## What is being asked
In the data below, find each line that contains the word "Dennis" and copy it.

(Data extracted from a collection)
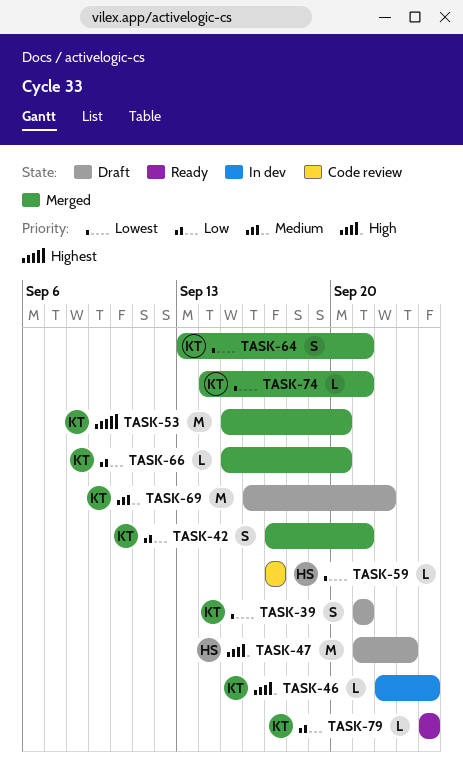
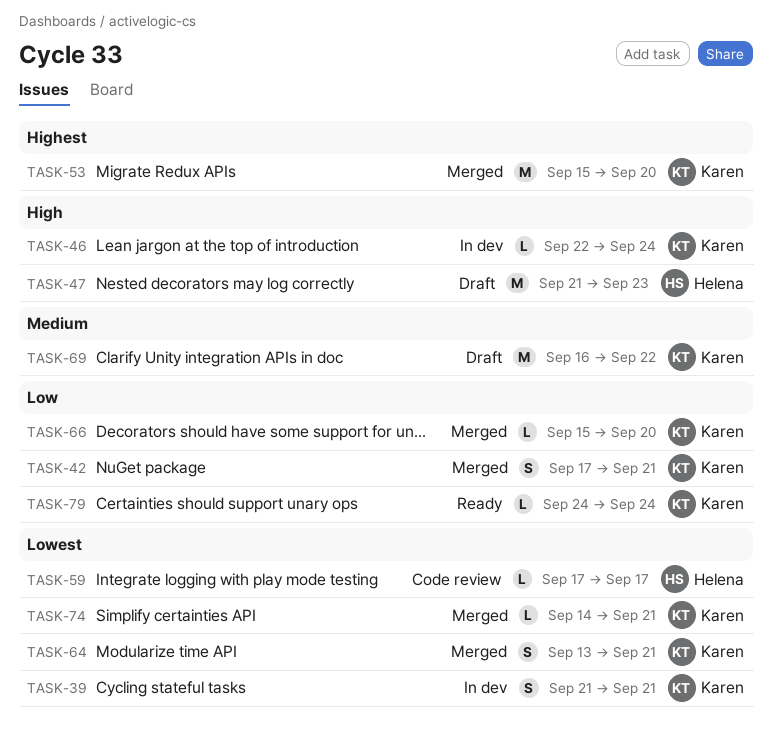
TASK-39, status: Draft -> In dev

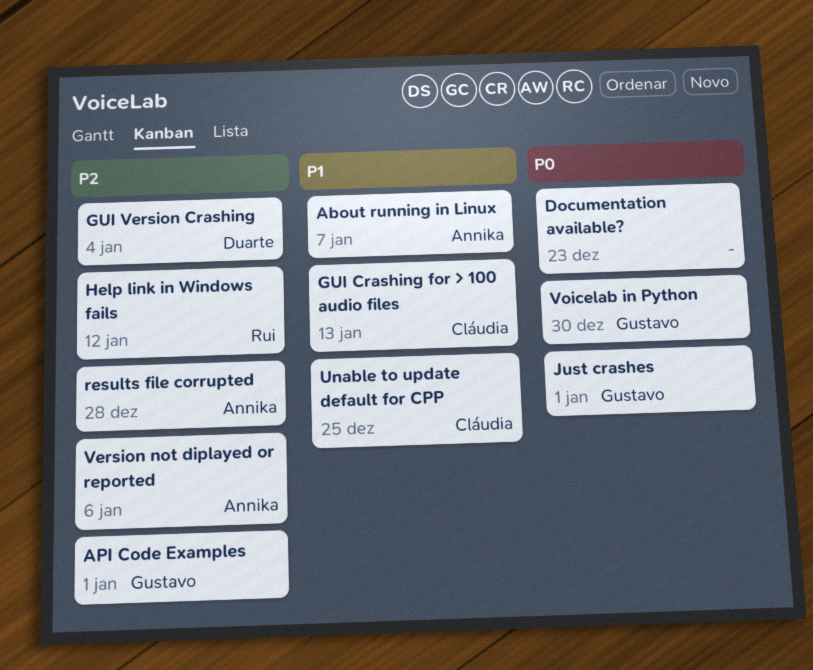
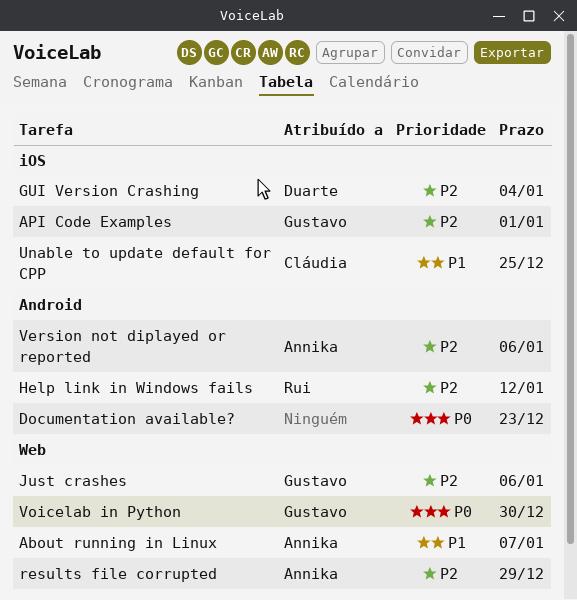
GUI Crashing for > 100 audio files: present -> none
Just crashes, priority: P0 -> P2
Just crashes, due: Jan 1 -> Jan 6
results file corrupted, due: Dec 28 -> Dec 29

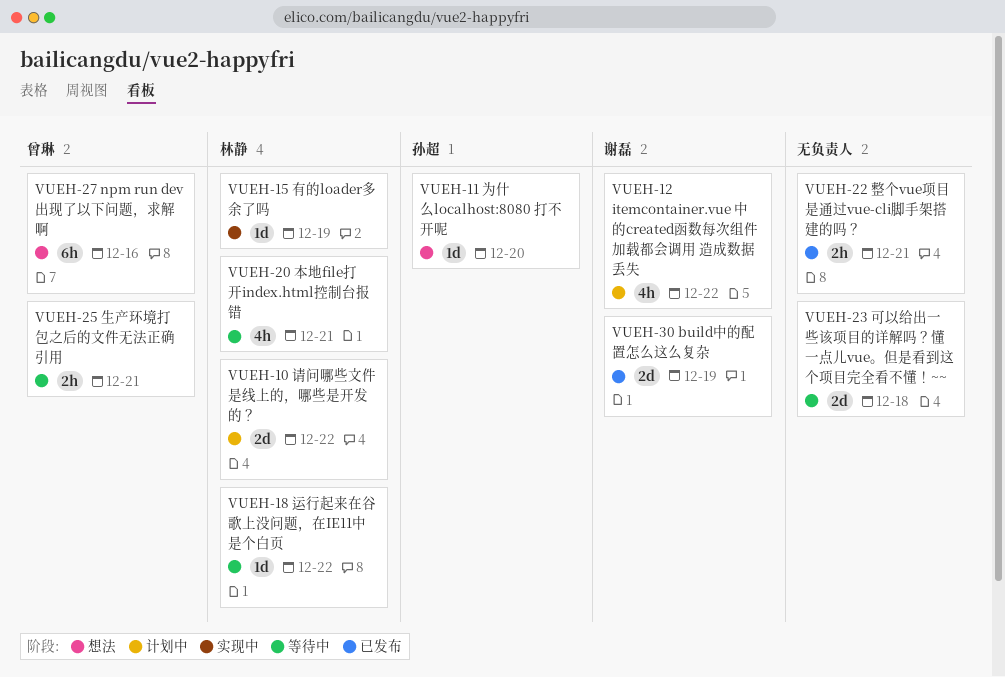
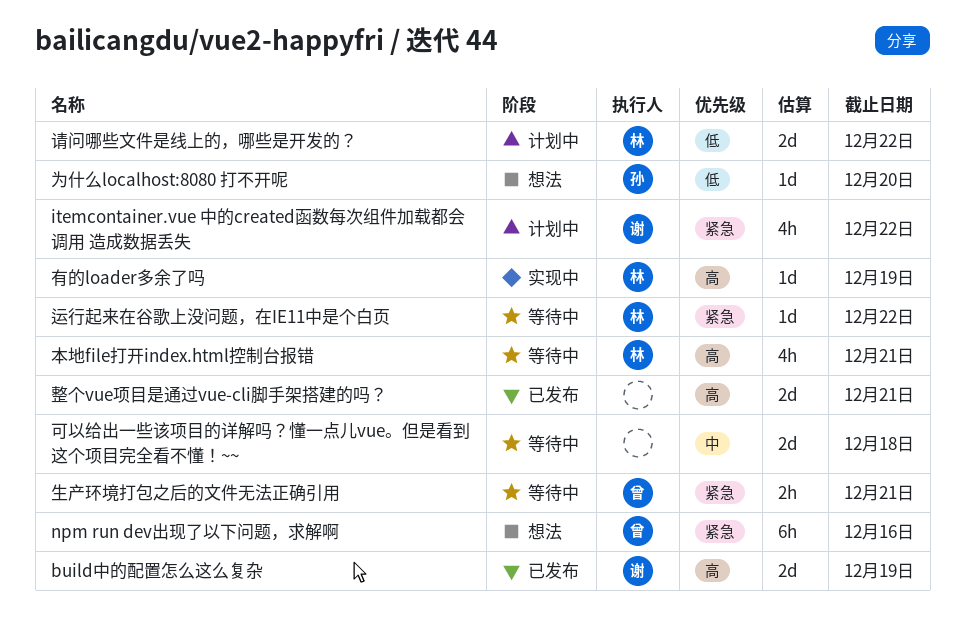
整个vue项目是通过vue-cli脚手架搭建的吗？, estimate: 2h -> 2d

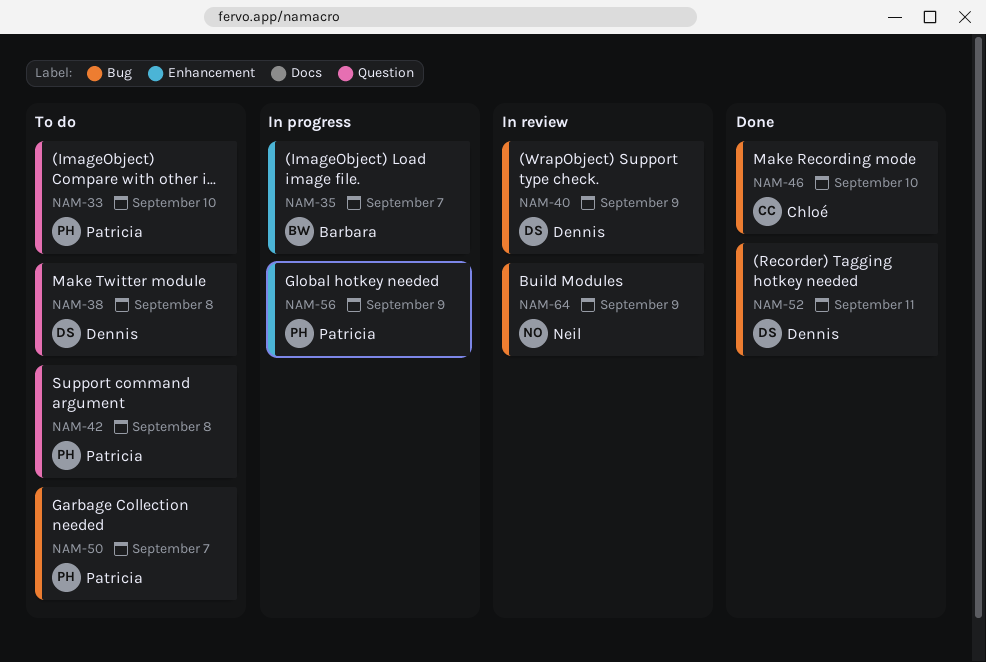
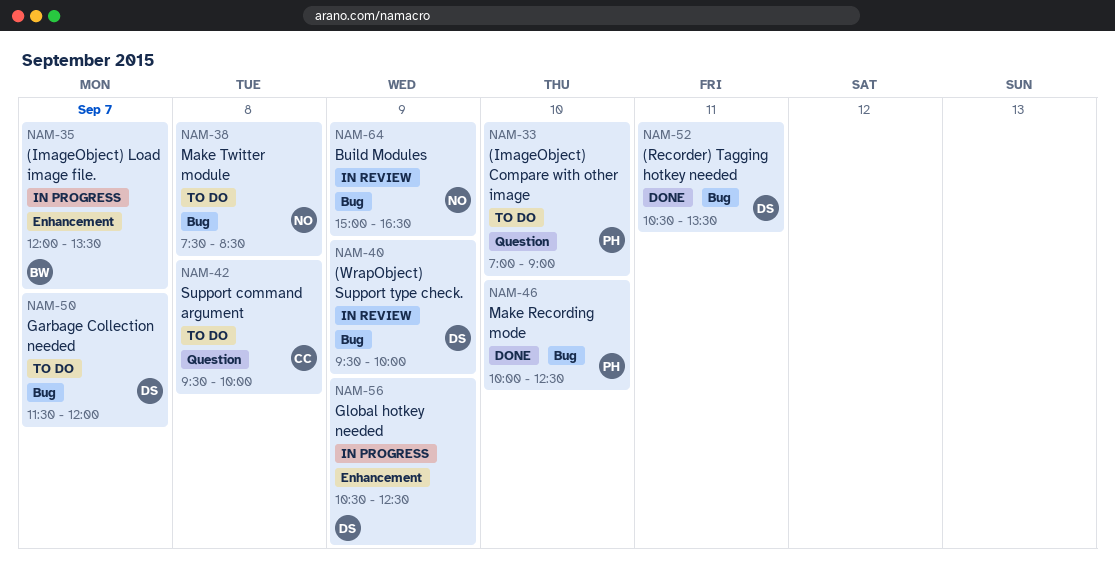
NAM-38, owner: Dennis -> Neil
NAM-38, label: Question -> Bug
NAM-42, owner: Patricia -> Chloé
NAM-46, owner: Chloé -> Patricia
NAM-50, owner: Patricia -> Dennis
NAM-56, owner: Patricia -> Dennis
---
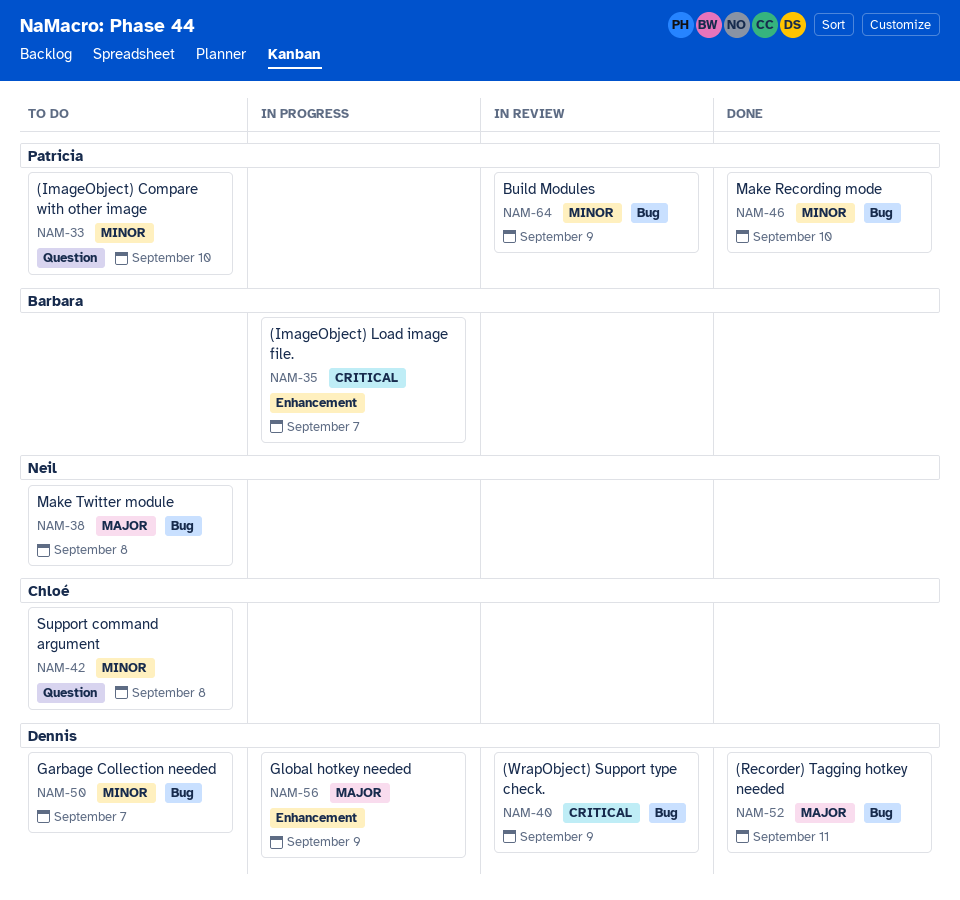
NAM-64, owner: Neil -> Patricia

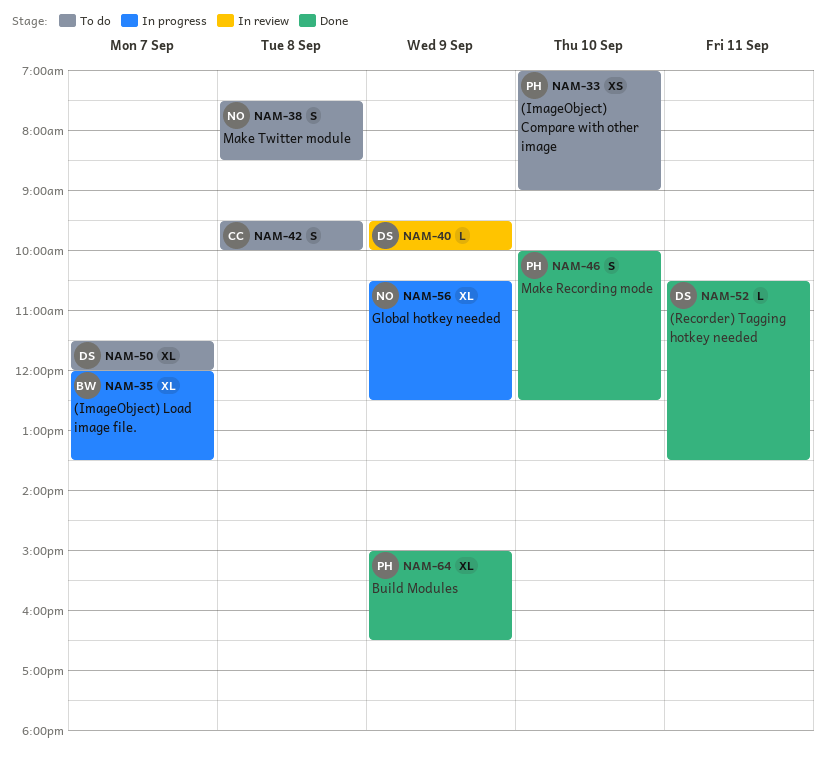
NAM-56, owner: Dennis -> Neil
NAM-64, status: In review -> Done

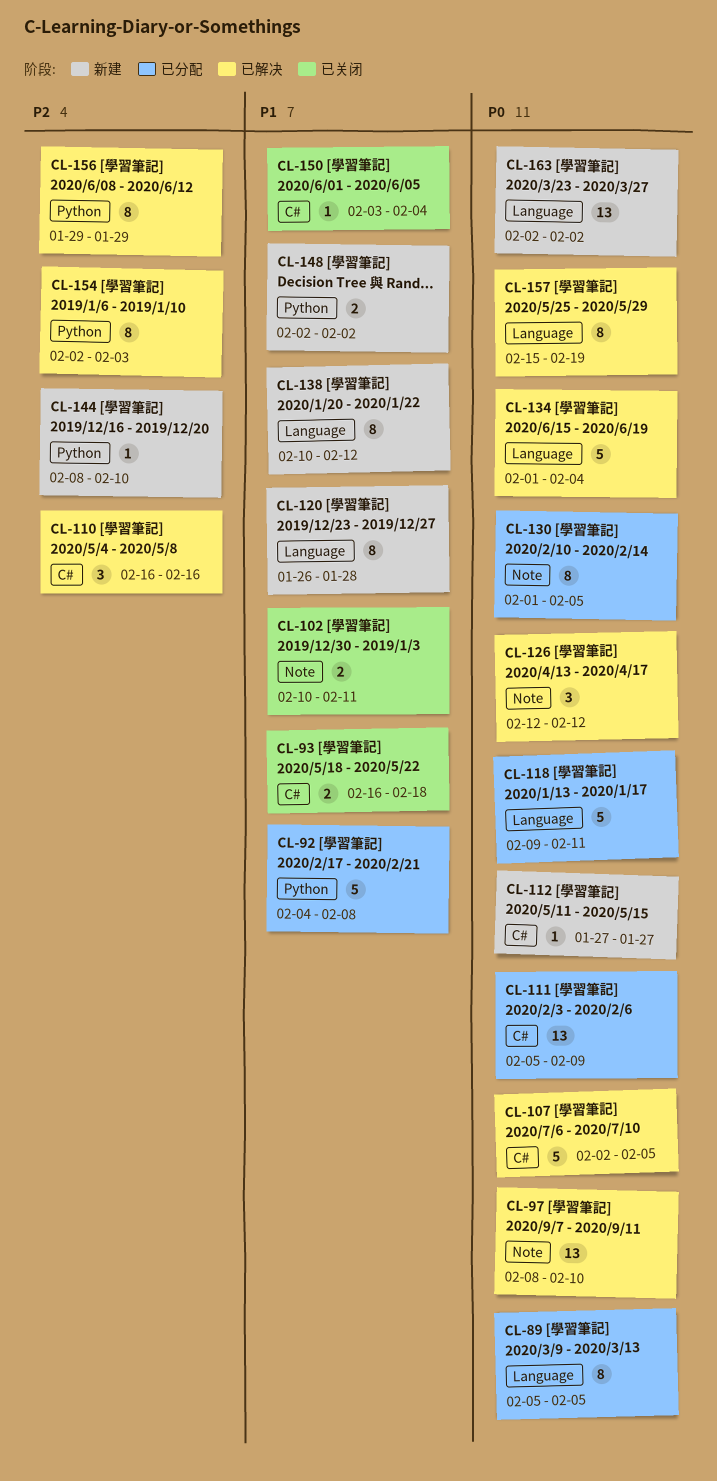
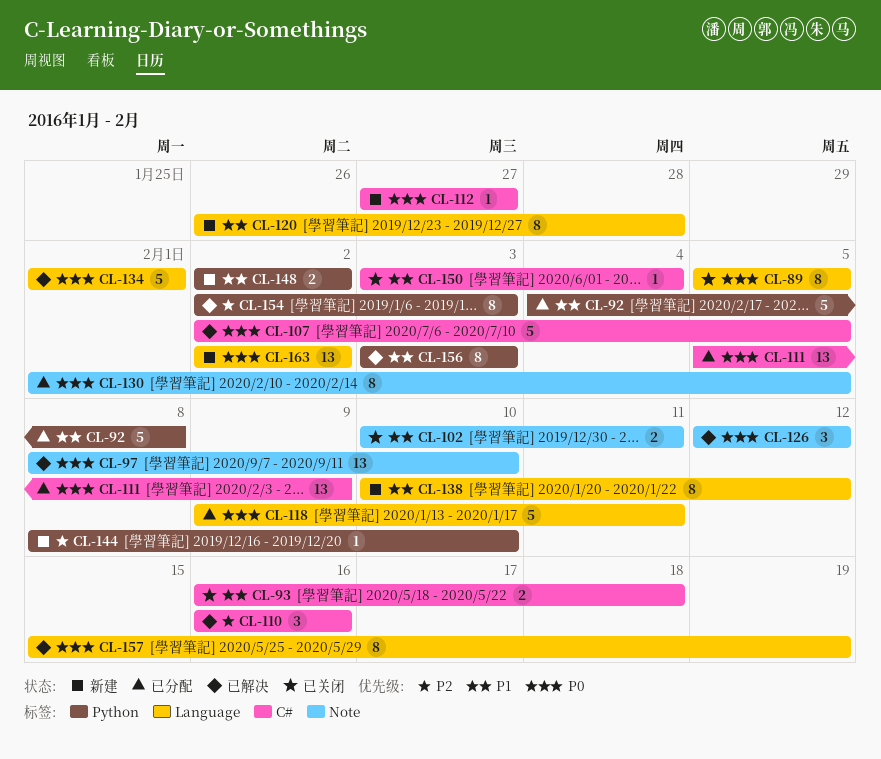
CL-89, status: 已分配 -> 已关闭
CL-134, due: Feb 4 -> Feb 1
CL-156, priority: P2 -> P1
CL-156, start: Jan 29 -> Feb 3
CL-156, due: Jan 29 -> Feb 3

## Answer for the task
NAM-38, owner: Dennis -> Neil
NAM-50, owner: Patricia -> Dennis
NAM-56, owner: Patricia -> Dennis
NAM-56, owner: Dennis -> Neil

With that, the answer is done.